The State Department’s environmental assessment concludes that Keystone XL’s contribution to climate change would be insignificant because the oil will come out of the ground regardless of whether the pipeline is built. Indeed, it already is. The analysis included a scenario with sustained low oil prices where tar sands oil production would decline without Keystone XL because the higher costs of rail could make it too expensive to ship. EPA is urging the State Department to give that scenario more weight in light of low prices.

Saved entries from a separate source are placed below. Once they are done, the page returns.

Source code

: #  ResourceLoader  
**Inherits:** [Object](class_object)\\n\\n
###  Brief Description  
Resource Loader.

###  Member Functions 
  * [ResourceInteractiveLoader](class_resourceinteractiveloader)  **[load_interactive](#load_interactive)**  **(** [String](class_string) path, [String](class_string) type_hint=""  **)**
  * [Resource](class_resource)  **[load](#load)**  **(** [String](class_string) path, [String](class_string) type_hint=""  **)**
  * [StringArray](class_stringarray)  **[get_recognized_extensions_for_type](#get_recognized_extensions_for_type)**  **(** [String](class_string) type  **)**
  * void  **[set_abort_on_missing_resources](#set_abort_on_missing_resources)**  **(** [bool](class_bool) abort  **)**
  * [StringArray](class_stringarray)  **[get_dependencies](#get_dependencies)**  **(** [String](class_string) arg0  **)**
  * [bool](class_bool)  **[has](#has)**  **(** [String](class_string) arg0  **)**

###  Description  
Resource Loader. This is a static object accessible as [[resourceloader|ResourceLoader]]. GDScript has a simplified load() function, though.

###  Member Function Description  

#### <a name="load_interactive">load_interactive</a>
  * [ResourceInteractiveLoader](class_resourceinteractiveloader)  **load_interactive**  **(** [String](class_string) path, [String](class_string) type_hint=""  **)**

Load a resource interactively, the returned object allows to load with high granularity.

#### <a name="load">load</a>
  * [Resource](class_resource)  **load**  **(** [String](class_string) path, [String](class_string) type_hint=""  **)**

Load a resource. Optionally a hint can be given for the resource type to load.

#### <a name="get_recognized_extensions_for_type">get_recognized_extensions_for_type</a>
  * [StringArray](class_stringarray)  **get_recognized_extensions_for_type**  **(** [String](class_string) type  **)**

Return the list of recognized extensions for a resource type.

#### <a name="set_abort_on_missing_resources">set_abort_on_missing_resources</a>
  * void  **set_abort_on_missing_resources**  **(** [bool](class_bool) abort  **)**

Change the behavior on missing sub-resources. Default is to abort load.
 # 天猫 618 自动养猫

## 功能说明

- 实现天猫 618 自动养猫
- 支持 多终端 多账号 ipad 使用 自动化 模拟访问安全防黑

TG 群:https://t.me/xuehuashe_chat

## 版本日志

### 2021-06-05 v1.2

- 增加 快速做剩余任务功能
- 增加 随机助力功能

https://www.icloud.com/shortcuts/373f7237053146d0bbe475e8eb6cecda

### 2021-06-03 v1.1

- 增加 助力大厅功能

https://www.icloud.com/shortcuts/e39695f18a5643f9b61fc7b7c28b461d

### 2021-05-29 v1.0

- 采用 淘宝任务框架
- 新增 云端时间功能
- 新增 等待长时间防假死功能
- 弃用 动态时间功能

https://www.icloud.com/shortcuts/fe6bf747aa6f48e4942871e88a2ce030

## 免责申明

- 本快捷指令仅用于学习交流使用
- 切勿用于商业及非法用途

Here are three reasons to ignore the administration’s latest excuse:

  • Even with low oil prices, still no impact on climate. Markets respond better than scenarios outlined in a report. Therefore it’s difficult to project how much Canadian oil would come out of the ground if pipeline capacity were unavailable because when such a valuable resource is available, innovators find ways to extract and develop it at lower costs. But even if the scenario were Keystone XL or nothing, the climate impact still would be minimal. Although tar sands oil is more greenhouse gas-intense than other oil on the world market, Keystone XL is still one pipeline in a world that relies heavily on carbon-emitting conventional fuels. Even if one assumes we are facing catastrophic warming, the carbon emissions from Keystone XL would be 0.2 percent of the “carbon budget” allowable to prevent such warming. But that’s not the case, which leads to the second point.
  • Look at recent climate science, not recent oil prices. The administration should be more concerned with recent climate science that shows climate realities are far less threatening than the doomsday scenarios projected by climate models. Several peer-reviewed studies over the past few years have found the Earth is significantly less sensitive to carbon dioxide than the Intergovernmental Panel on Climate Change assumes in the climate models it builds to estimate warming. Thus, Keystone XL’s impact on climate change will be even less than any scenarios projected by the State Department or EPA, which already are minimal.
  • Oil prices are long-term. Industry makes investment decisions looking decades into the future, not simply based on short-term projections. Although it certainly is possible low oil prices could postpone Canadian tar sands production and prohibit Keystone XL from reaching its peak volume in the near future, oil prices could rise as quickly as they fell. Businesses are much better equipped and flexible to deal with changing economic circumstances than short-sighted politicians in Washington. In fact, the EPA even acknowledges this in its letter to the State Department, writing, “The overall effect of the project on oil sands production will be driven by long-term movements in the price of oil and not short-term volatility.” American Petroleum Institute vice president Louis Finkel noted that oil prices were $40 per barrel when TransCanada was initially moving through the application process.

Keystone XL is environmentally responsible and a victory for the economy. Let’s quit delaying and let Americans start building.